*Record excerpts*
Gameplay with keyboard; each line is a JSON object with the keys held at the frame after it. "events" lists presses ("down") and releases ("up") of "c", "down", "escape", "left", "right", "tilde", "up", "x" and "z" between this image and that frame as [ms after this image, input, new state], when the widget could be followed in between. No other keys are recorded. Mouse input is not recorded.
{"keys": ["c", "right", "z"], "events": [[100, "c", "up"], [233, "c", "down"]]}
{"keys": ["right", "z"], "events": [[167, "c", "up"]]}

--

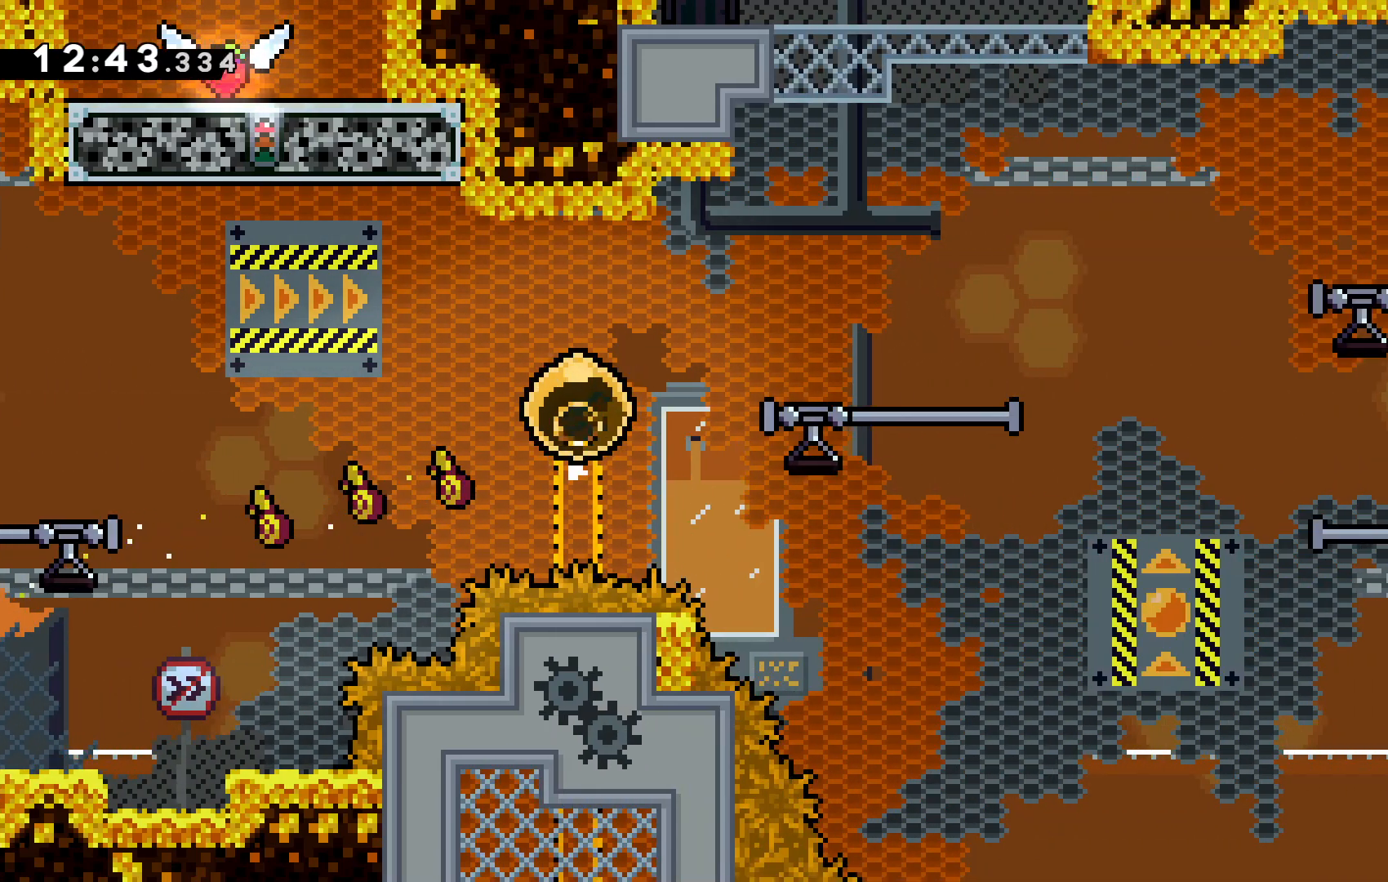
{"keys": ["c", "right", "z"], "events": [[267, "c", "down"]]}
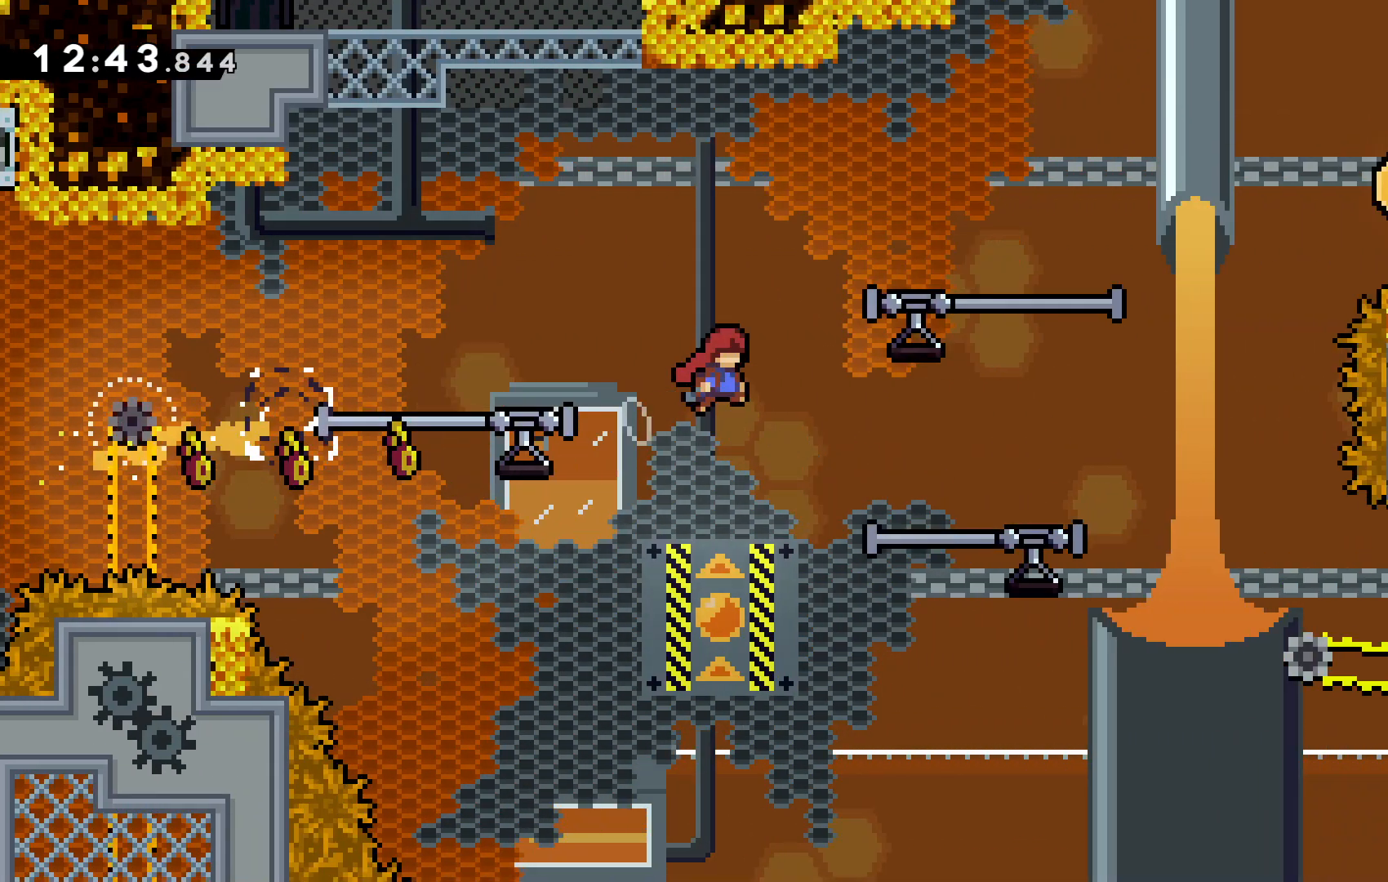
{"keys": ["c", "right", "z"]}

*About this task*
When a line of the entries contains "down", it counts; say how many such lines there are, and nothing more.

*Written answer*
3